Krankenkassen müssen bei chronischer Müdigkeit leisten

Gibt es im Leistungskatalog der Gesetzlichen Krankenversicherung (GKV) für eine Erkrankung keine Standarttherapien, hat die GKV eine gegenüber der bisherigen Versorgung erweiterte Leistungspflicht. Dies schließt auch Präparate ein, für die Leistungsvoraussetzungen nicht vorliegen. Dies hat das Landessozialgericht Niedersachsen-Bremen entschieden. 
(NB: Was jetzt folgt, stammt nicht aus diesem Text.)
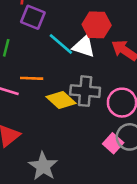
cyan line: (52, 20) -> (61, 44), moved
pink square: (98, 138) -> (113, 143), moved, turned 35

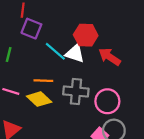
orange line: (32, 78) -> (43, 81), moved
yellow diamond: (61, 100) -> (39, 99), moved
Streit um Behandlungskosten für Chronisches Fatigue-Syndrom

Über die Entscheidung berichtet der Deutsche Anwaltverein über sein Rechtsportal "anwaltauskunft.de". Der 55-jährige Antragsteller, der aufgrund zahlreicher Erkrankungen schwerbehindert und pflegebedürftig ist, leidet unter dem Chronischen Fatigue-Syndrom (CFS). CFS ist eine schwere Erkrankung, die zu besonders schneller und langanhaltender Erschöpfung führt, sodass ein normaler Alltag für die Betroffenen kaum noch zu bewältigen ist. Er beantragte bei seiner Krankenkasse die weitere Bewilligung der Arzneimittel Biomo-Lipon und Dekristol (Vitamin D). Die Kasse lehnte die Anträge ab, weil die medizinisch-wissenschaftlichen Voraussetzungen für eine Verordnung nicht gegeben seien. Dem hielt der Mann entgegen, dass er mit seiner Grunderkrankung des CFS im System der GKV nicht hinreichend versorgt sei. Er benötige verschiedene Arzneimittel und Behandlungen, wobei etablierte Therapien kaum zur Verfügung stünden.

Kasse muss ausnahmsweise auch nicht evidenzbasierte Medikation übernehmen

Das Landessozialgericht hat der Klage des Mannes stattgegeben und die Krankenkasse zur Leistung verpflichtet. Auch wenn die Leistungsvoraussetzungen der evidenzbasierten Medizin nicht erfüllt seien, müsse die Kasse die Präparate im Ausnahmefall einer schweren Erkrankung übernehmen. Für das CFS stünden keine Standard-Therapien des GKV-Leistungskatalogs zur Verfügung. In der Wissenschaft würden lediglich symptombezogene Versorgungen diskutiert. Es sei nicht von einer Therapierbarkeit der Erkrankung auszugehen, sodass vorliegend ausnahmsweise auf abgesenkte Evidenzmaßstäbe zurückzugreifen sei.

LSG Niedersachsen-Bremen, Entscheidung vom 14.10.2022 - L 4 KR 373/22 B ER

Redaktion beck-aktuell, 13. Dezember 2022.